Вероника замолчала. Подождав немного, я спросил:
– И что ты сделала?
– Я… Я бы не назвала это моментом прозрения. Скорее, моментом меньшей неясности. Вечером во вторник я позвонила одному и второму заведующим кафедрами и выдала одну и ту же историю. В последнее время я плохо себя чувствовала – постоянно уставала, меня лихорадило, воспалились гланды, и когда, наконец, дошла до доктора, он сказал, что я подцепила мононуклеоз, и прописал постельный режим на месяц. Извинилась, что сообщала об этом так поздно; дело в том, что последние три часа я пыталась найти себе замену, но никого не нашла, и теперь не знала, что делать. Отыграла я очень убедительно. Они оба вздохнули с облегчением. До них, безусловно, уже дошли жалобы. А я предоставила основательное объяснение. Не прошло и часа, как мне нашли замену на следующие четыре недели. Следующим утром я поехала к своему терапевту и попросила срочное направление к психиатру в Олбани. Не хотела, чтобы меня увидели выходящей из офиса кого-то из местных. Мне предстояло провести в Доме последнюю ночь. Наутро я собрала вещи, села в машину и двинулась на север по автомагистрали. Как только психиатр дослушал мой рассказ – его менее отредактированную версию, – я думала, что в этот раз мне точно должны предложить госпитализацию. Если бы этого не случилось, мне бы пришлось искать мотель.

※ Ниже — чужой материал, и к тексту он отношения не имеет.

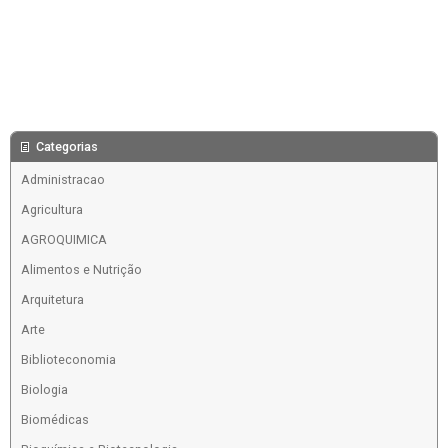
Categorias
Administracao
Agricultura
AGROQUIMICA
Alimentos e Nutrição
Arquitetura
Arte
Biblioteconomia
Biologia
Biomédicas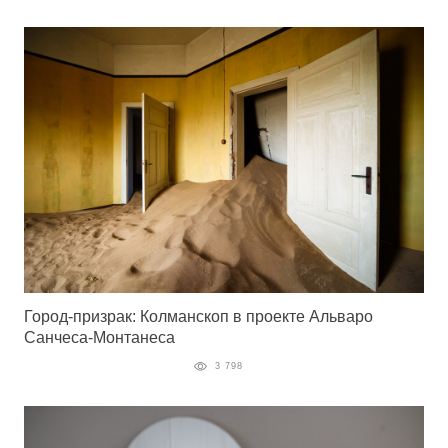
Город-призрак: Колманскоп в проекте Альваро
Санчеса-Монтанеса
3 798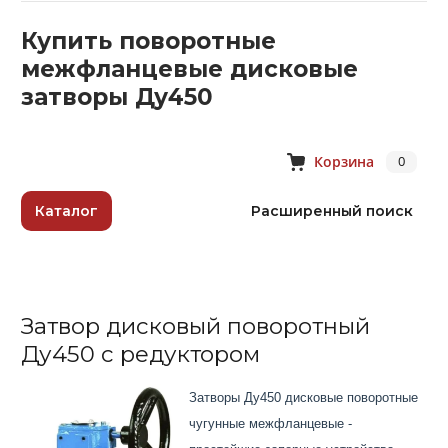
Купить поворотные
межфланцевые дисковые
затворы Ду450
Корзина
0
Каталог
Расширенный поиск
Затвор дисковый поворотный
Ду450 с редуктором
Затворы Ду450 дисковые поворотные
чугунные межфланцевые -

Как оказалось, я была права. Я провела шесть дней в удивительно мягкой постели, после чего заселилась в мотель в Делмаре. Не буду вдаваться в неприятные подробности. Скажу только, что получила необходимую помощь. Взяв еще недельку отпуска, я вернулась к занятиям и в конце весеннего семестра чувствовала себя намного лучше, чем в начале. Да, оценки студентов не радовали, но чего они ждали?
Ну вот, вроде и все. Трудно решить, на чем закончить свой рассказ. Всегда что-то остается за скобками. После возвращения из Олбани я убралась в доме. Даже подумывала продать его, но все документы были на имя Роджера – единственные документы, куда он меня не вписал, – и для того, чтобы переоформить его на себя, учитывая тот факт, что Роджер считается пропавшим, а не погибшим, мне пришлось бы столько всего сделать… А на это у меня не было ни сил, ни желания. Как и на то, чтобы признать Роджера умершим. Ты удивишься, если узнаешь, сколько раз мне советовали это сделать. Дело не в том, что я все еще верю, что он вернется. Просто… Я просто не собираюсь этого делать, ясно?
– Ясно.
– Я потеряла всякий интерес к литературе. Да, иногда мне приходится возвращаться к ней на занятиях, но на лекциях по английскому языку и сочинению со своими первокурсниками я все больше склоняюсь к изобразительному искусству. А еще начала писать о живописи.